NRx Pharmaceuticals (NSDQ:NRXP) announced that it applied for FDA emergency use authorization based on a study of its Zyesami therapeutic.
Radnor, Pa.-based NRx Pharmaceuticals, formerly NeuroRx, just last week completed a merger with SPAC Big Rock Partners Acquisition Corp. and went public, changing its name in the process.
The company develops Zyesami, a synthetic form of a naturally occurring peptide — vasoactive intestinal peptide (VIP) — found in the lung and known to protect the Alveolar Type II cell targeted by SARS-CoV-2, the virus causing COVID-19. The company entered a feasibility agreement with TFF Pharmaceuticals to formulate Zyesami into a dry powder to treat COVID-19 in March.
According to a news release, a study identified a statistically significant increase in the likelihood that COVID-19 patients treated with Zyesami would be alive and free of respiratory failure at 60 days, compared to those treated with placebo, while also enduring a significantly shorter median hospital stay.
The study enrolled 196 patients across 10 U.S. hospitals, with patients in earlier stages of respiratory failure (being treated with high-flow oxygen) more likely to survive and recover than those who progressed with ventilation.

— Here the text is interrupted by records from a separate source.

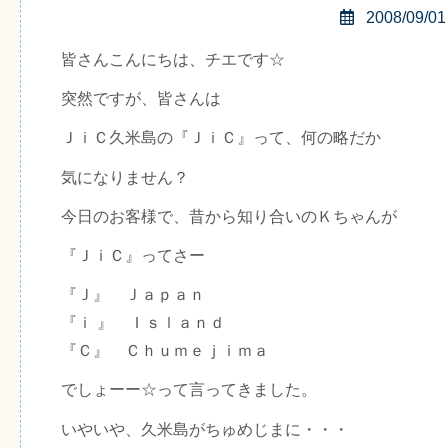
2008/09/01
皆さんこんにちは、チエです☆
突然ですが、皆さんは
ＪｉＣ久米島の『ＪｉＣ』って、何の略だか
気になりません？
今日のお客様で、昔から知り合いのＫちゃんが
『ＪｉＣ』ってさー
『Ｊ』 Ｊａｐａｎ
『ｉ 』 Ｉｓｌａｎｄ
『Ｃ』 Ｃｈｕｍｅｊｉｍａ
でしょーー☆って言ってきました。
いやいや、久米島がちゅめじまに・・・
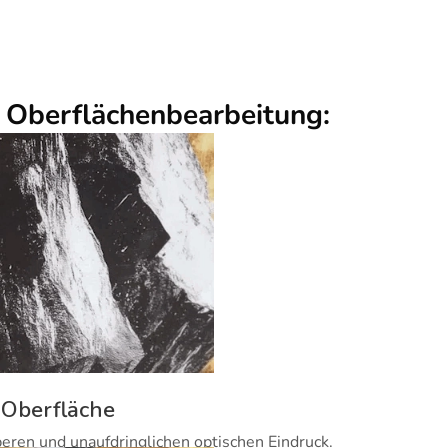
r Oberflächenbearbeitung:
 Oberfläche
beren und unaufdringlichen optischen Eindruck.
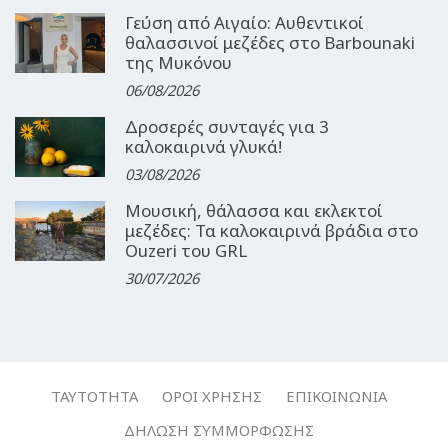
Γεύση από Αιγαίο: Αυθεντικοί
θαλασσινοί μεζέδες στο Barbounaki
της Μυκόνου
06/08/2026
Δροσερές συνταγές για 3
καλοκαιρινά γλυκά!
03/08/2026
Μουσική, θάλασσα και εκλεκτοί
μεζέδες: Τα καλοκαιρινά βράδια στο
Ouzeri του GRL
30/07/2026
ΤΑΥΤΌΤΗΤΑ
ΌΡΟΙ ΧΡΉΣΗΣ
ΕΠΙΚΟΙΝΩΝΊΑ
ΔΉΛΩΣΗ ΣΥΜΜΌΡΦΩΣΗΣ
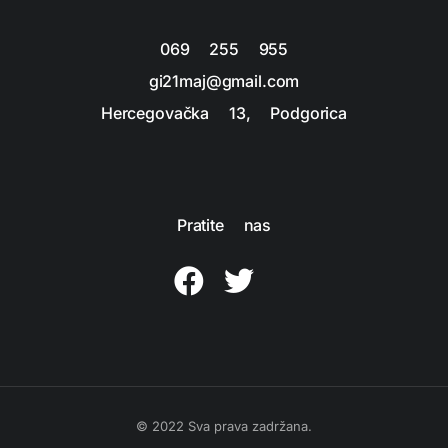
069 255 955
gi21maj@gmail.com
Hercegovačka 13, Podgorica
Pratite nas
© 2022 Sva prava zadržana.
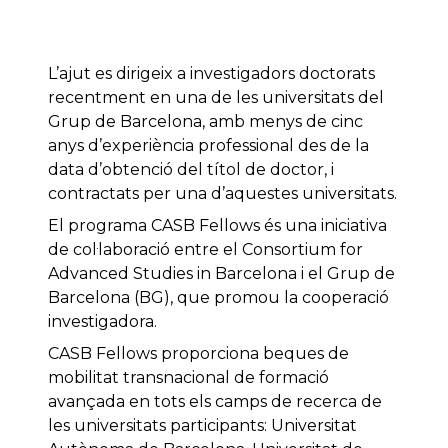
L’ajut es dirigeix a investigadors doctorats
recentment en una de les universitats del
Grup de Barcelona, amb menys de cinc
anys d’experiència professional des de la
data d’obtenció del títol de doctor, i
contractats per una d’aquestes universitats.
El programa CASB Fellows és una iniciativa
de col·laboració entre el Consortium for
Advanced Studies in Barcelona i el Grup de
Barcelona (BG), que promou la cooperació
investigadora.
CASB Fellows proporciona beques de
mobilitat transnacional de formació
avançada en tots els camps de recerca de
les universitats participants: Universitat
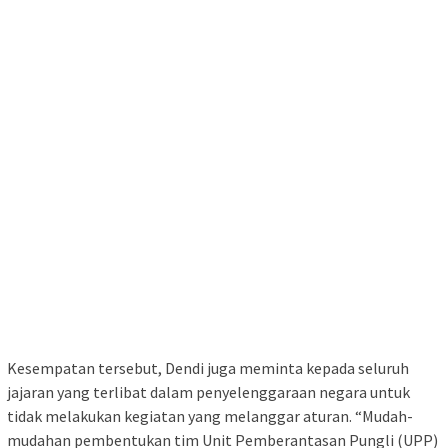
Kesempatan tersebut, Dendi juga meminta kepada seluruh
jajaran yang terlibat dalam penyelenggaraan negara untuk
tidak melakukan kegiatan yang melanggar aturan. “Mudah-
mudahan pembentukan tim Unit Pemberantasan Pungli (UPP)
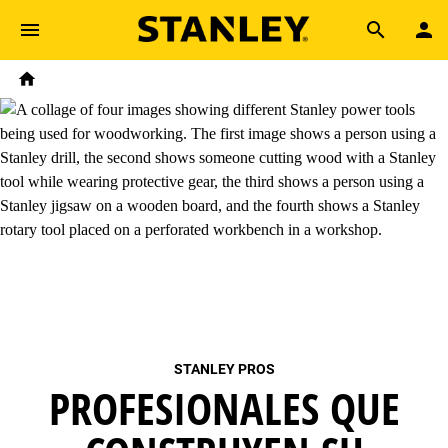
Skip to main content
Breadcrumb
Search
Home
STANLEY PROS
PROFESIONALES QUE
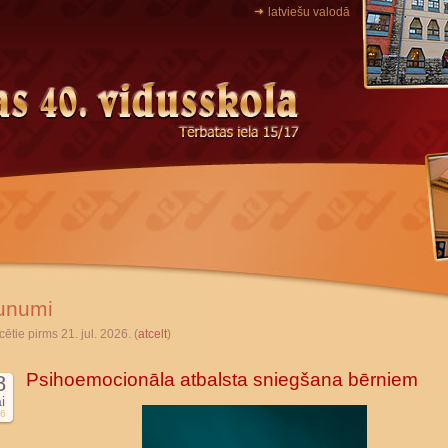
latviešu valodā
unumi
cētie pirms 21. jul. 2026. (
atcelt
)
Psihoemocionāla atbalsta sniegšana bērniem
8
i
6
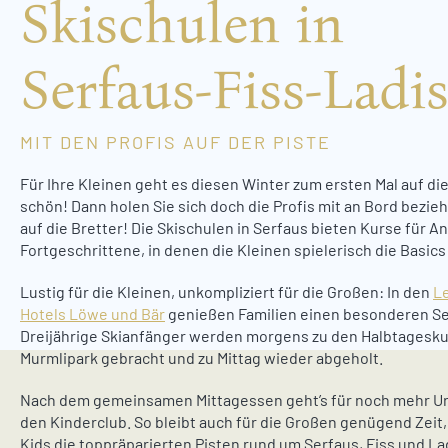
Skischulen in
Serfaus-Fiss-Ladi
MIT DEN PROFIS AUF DER PISTE
Für Ihre Kleinen geht es diesen Winter zum ersten Mal auf die
schön! Dann holen Sie sich doch die Profis mit an Bord bezi
auf die Bretter! Die Skischulen in Serfaus bieten Kurse für A
Fortgeschrittene, in denen die Kleinen spielerisch die Basics
Lustig für die Kleinen, unkompliziert für die Großen: In den
Le
Hotels Löwe und Bär
genießen Familien einen besonderen Se
Dreijährige Skianfänger werden morgens zu den Halbtagesk
Murmlipark gebracht und zu Mittag wieder abgeholt.
Nach dem gemeinsamen Mittagessen geht’s für noch mehr Ur
den Kinderclub. So bleibt auch für die Großen genügend Zeit
Kids die toppräparierten Pisten rund um Serfaus, Fiss und Lad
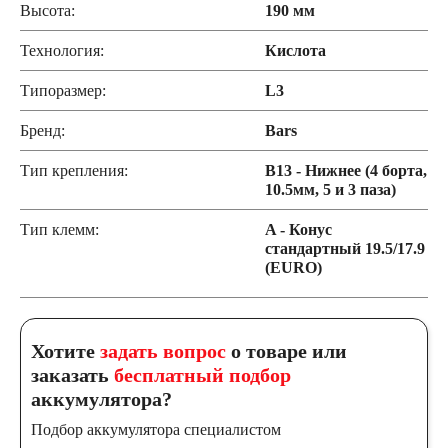
Высота:
190 мм
Технология:
Кислота
Типоразмер:
L3
Бренд:
Bars
Тип крепления:
B13 - Нижнее (4 борта,
10.5мм, 5 и 3 паза)
Тип клемм:
A - Конус
стандартный 19.5/17.9
(EURO)
Хотите
задать вопрос
о товаре или
заказать
бесплатный подбор
аккумулятора?
Подбор аккумулятора специалистом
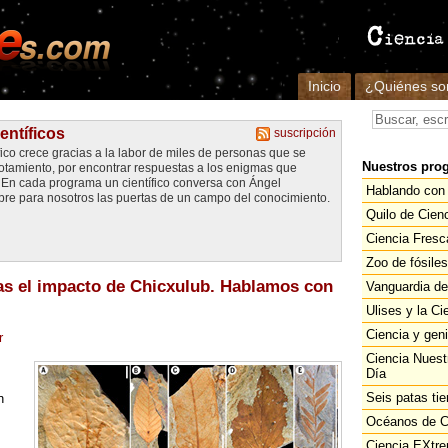
Inicio
¿Quiénes s
entíficos
suscripción
fico crece gracias a la labor de miles de personas que se
Nuestros pro
gotamiento, por encontrar respuestas a los enigmas que
. En cada programa un científico conversa con Ángel
Hablando con 
re para nosotros las puertas de un campo del conocimiento.
Quilo de Cien
Ciencia Fresc
Zoo de fósiles
ras el impacto de Chicxulub. Hablamos con
Vanguardia de
Ulises y la Ci
Ciencia y gen
r
Ciencia Nuest
n
Día
Seis patas tie
n
Océanos de C
Ciencia EXtr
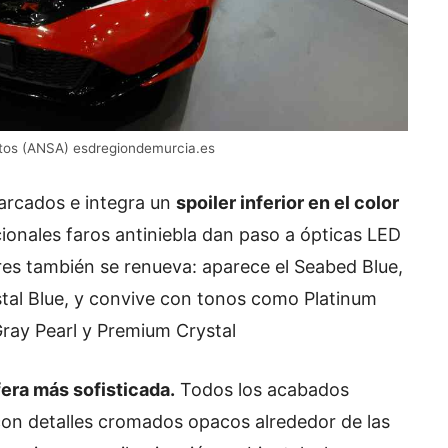
utos (ANSA) esdregiondemurcia.es
arcados e integra un
spoiler inferior en el color
cionales faros antiniebla dan paso a ópticas LED
res también se renueva: aparece el Seabed Blue,
tal Blue, y convive con tonos como Platinum
 Gray Pearl y Premium Crystal
fera más sofisticada.
Todos los acabados
con detalles cromados opacos alrededor de las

Both groups demonstrated statically significant benefits in the prespecified endpoint, though.
“The patients enrolled in our study were in the ICU, having exhausted all approved treatments for COVID-19,” NRx chairman & CEO Dr. Jonathan Javitt said in the release. “We look forward to working as quickly as possible with the FDA in hopes of providing critically ill patients with a new medicine that will increase their chances of recovery and survival, enabling them to leave the hospital and return to their families significantly sooner.”
NRx touted Zyesami as the first reported medicine to demonstrate increased recovery and survival in patients who already progressed to respiratory failure, with study outcomes falling in line with the company’s open-label trial reported in October 2020.
“Since this pandemic started, there have been very few medications to effectively treat COVID-19,” principal investigator Dr. Dushyantha Jayaweera, a professor of clinical medicine and former associate dean at the University of Miami, said. “The positive results from this trial turned into positive implications for some of our sickest COVID-19 patients and support the clinical benefit of Zyesami in critically-ill COVID-19 patients with respiratory failure. Even today, despite the availability of vaccines, we continue to see severely ill patients suffering with COVID-19, who desperately need new medicines to help them recover.”